Dave lived with me here for a while, and learned The tricks of the bush,-how the snare was laid In the wallaby track, how traps were made, How 'possums and kangaroo rats were killed; And when that was learned, I helped him to build From mahogany slabs a good bush hut,
And showed him how sandal-wood logs were cut. I lived up there with him, days and days, For I loved the lad for his honest ways.
I had only one fault to find: at first
Dave worked too hard; for a lad who was nursed, As he was, in idleness, it was strange
How he cleared that sandal-wood off his range. From the morning light till the light expired He was always working, he never tired; Till at length I began to think his will Was too much settled on wealth, and still When I looked at the lad's brown face, and eye Clear, open, my heart gave such thought the lie. But one day-for he read my mind-he laid His hand on my shoulder: "Don't be afraid,” Said he, "that I'm seeking alone for pelf. I work hard, friend: but 'tis not for myself.” And he told me, then, in his quiet tone, Of a girl in Scotland, who was his own,- His wife, 't was for her: 't was all he could say, And his clear eye brimmed as he turned away. After that he told me the simple tale: They had married for love, and she was to sail For Australia when he wrote home and told The oft-watched-for story of finding gold.
In a year he wrote, and his news was good: He had bought some cattle and sold his wood. He said, "Darling, I've only a hut,—but come.' Friend, a husband's heart is a true wife's home;
And he knew she'd come. Then he turned his hand To make neat the house, and prepare the land For his crops and vines; and he made that place Put on such a smiling and homelike face, That when she came, and he showed her round His sandal-wood and his crops in the ground, And spoke of the future, they cried for joy, The husband's arm clasping his wife and boy. Well, friend, if a little of heaven's best bliss Ever comes from the upper world to this, It came into that manly bushman's life, And circled him round with the arms of his wife. God bless that bright memory! Even to me, A rough, lonely man, did she seem to be, While living, an angel of God's pure love, And now I could pray to her face above. And David he loved her as only a man With a heart as large as was his heart can. I wondered how they could have lived apart, For he was her idol, and she his heart.

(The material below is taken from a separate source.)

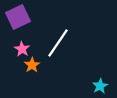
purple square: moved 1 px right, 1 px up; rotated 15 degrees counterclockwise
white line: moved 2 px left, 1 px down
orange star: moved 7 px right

Friend, there isn't much more of the tale to tell: I was talking of angels a while since. Well, Now I'll change to a devil,-ay, to a devil! You needn't start: if a spirit of evil Ever came to this world its hate to slake On mankind, it came as a dukite snake. Like? Like the pictures you've seen of sin, A long red snake,-as if what was within
Was fire that gleamed through his glistening skin. And his eyes!-if you could go down to hell And come back to your fellows here and tell What the fire was like, you could find no thing, Here below on the earth, or up in the sky, To compare it to but a dukite's.eye! Now, mark you, these dukites don't go alone: There's another near when you see but one; And beware you of killing that one you see Without finding the other; for you may be More than twenty miles from the spot that night, When camped, but you're tracked by the lone dukite, That will follow your trail like death or fate, And kill you as sure as you killed its mate!
Well, poor Dave Sloane had his young wife here Three months,-'twas just this time of the year. He had teamed some sandal-wood to the Vasse, And was homeward bound, when he saw in the grass A long red snake: he had never been told Of the dukite's ways, he jumped to the road, And smashed its flat head with the bullock-goad!